───── Bahan Latihan
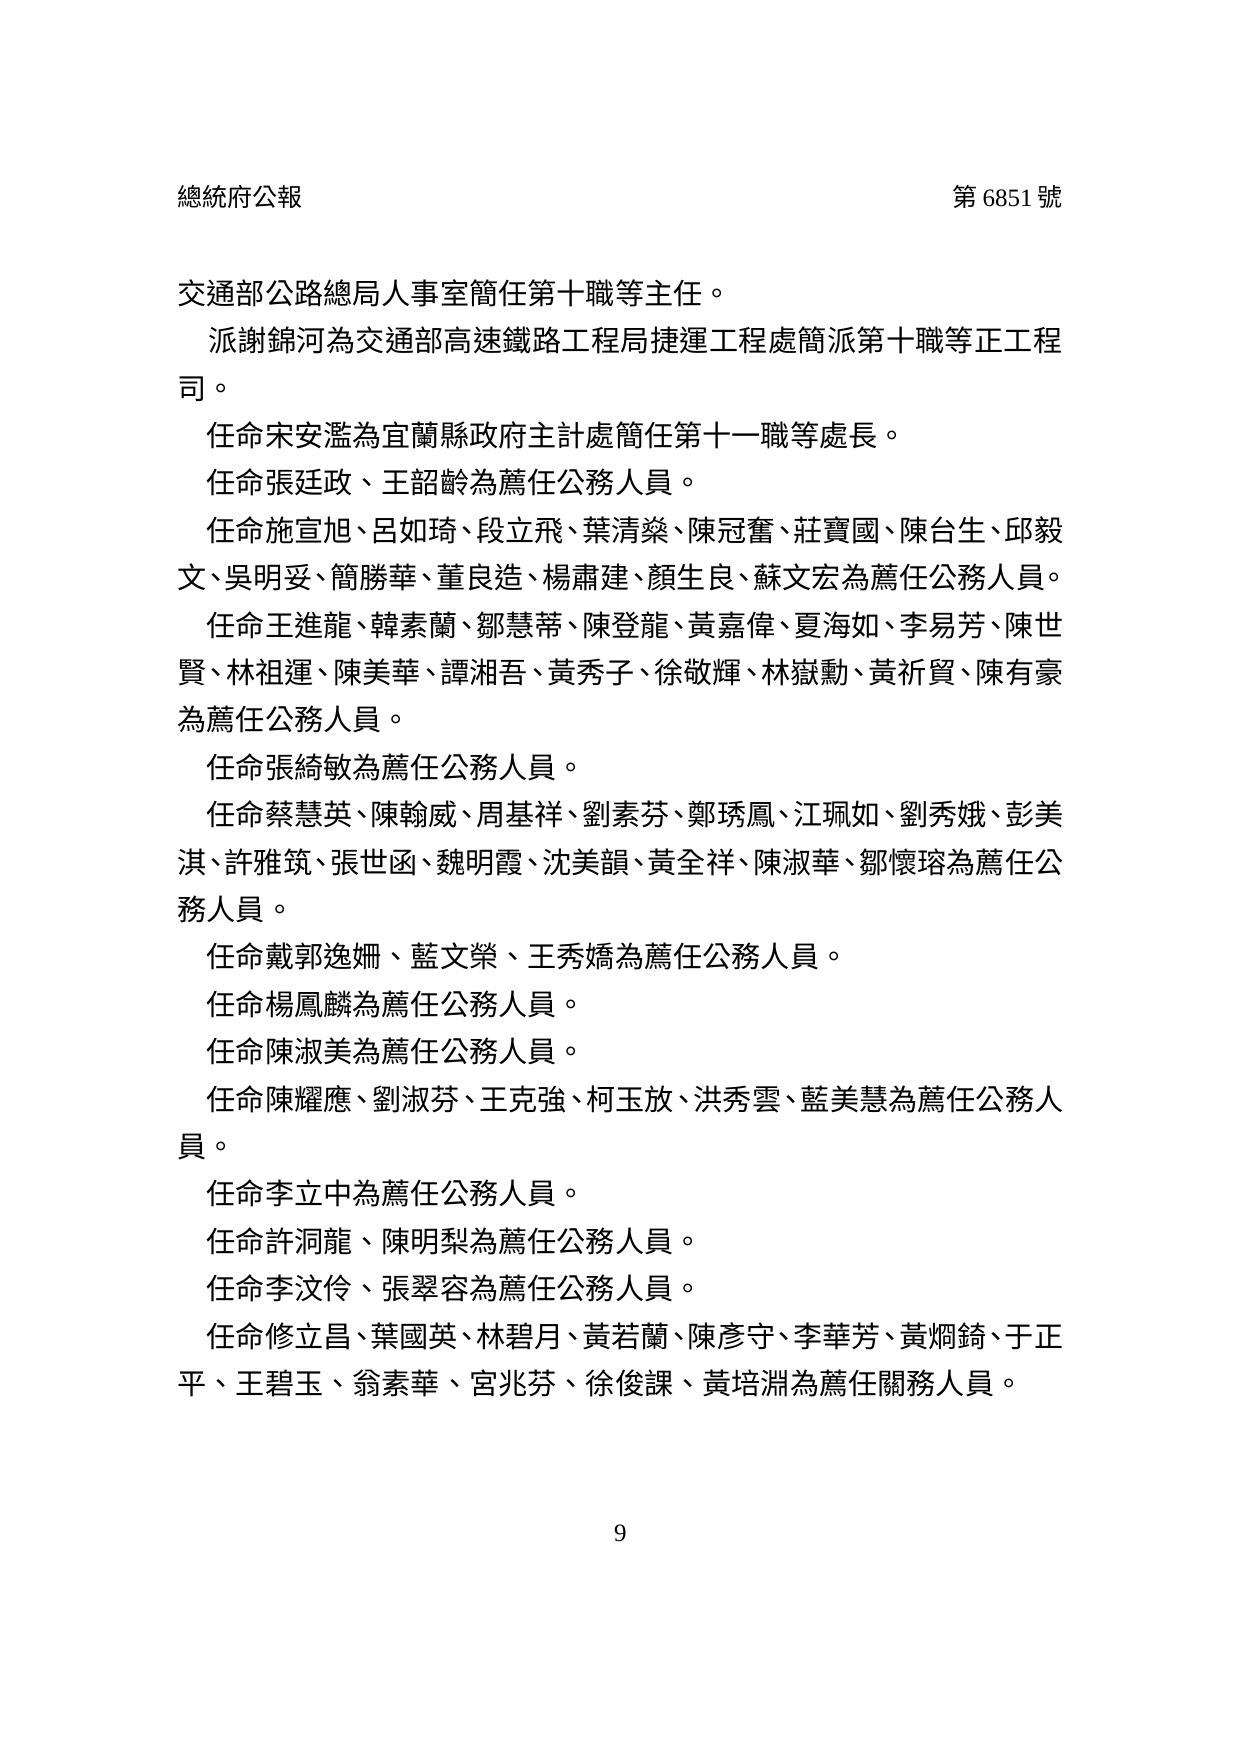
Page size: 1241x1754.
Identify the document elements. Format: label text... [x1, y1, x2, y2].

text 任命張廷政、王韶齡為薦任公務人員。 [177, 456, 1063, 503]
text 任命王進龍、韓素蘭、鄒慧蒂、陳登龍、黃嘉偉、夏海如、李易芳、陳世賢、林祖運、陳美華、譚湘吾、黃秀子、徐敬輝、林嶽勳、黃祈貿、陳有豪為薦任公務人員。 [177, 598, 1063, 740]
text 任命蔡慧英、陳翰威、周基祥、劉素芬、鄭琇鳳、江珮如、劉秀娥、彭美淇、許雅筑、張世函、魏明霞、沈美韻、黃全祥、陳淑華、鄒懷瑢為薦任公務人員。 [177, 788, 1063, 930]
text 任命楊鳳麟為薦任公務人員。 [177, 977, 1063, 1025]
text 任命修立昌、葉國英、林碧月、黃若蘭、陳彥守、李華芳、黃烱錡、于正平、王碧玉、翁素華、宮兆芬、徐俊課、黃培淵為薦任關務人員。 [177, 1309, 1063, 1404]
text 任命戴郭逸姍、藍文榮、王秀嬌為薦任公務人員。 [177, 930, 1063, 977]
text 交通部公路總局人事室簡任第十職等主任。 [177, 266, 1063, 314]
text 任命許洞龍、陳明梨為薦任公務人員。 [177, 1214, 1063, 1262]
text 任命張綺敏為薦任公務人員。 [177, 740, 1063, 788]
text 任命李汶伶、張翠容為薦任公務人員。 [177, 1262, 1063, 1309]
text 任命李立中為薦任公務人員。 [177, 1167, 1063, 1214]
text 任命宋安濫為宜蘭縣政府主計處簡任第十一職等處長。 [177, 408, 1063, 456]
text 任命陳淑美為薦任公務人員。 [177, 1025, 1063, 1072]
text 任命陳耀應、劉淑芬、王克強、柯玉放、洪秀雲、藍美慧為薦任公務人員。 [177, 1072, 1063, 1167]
──────────
▶ **Petunjuk dan Ketentuan**
Temukan semua baris di atas yang memuat untaian "王韶齡為薦任公務人員", lalu salin setiap baris itu secara utuh. Perbedaan huruf besar dan kecil harus diperhatikan.

▶ **Jawaban yang Benar**
text 任命張廷政、王韶齡為薦任公務人員。 [177, 456, 1063, 503]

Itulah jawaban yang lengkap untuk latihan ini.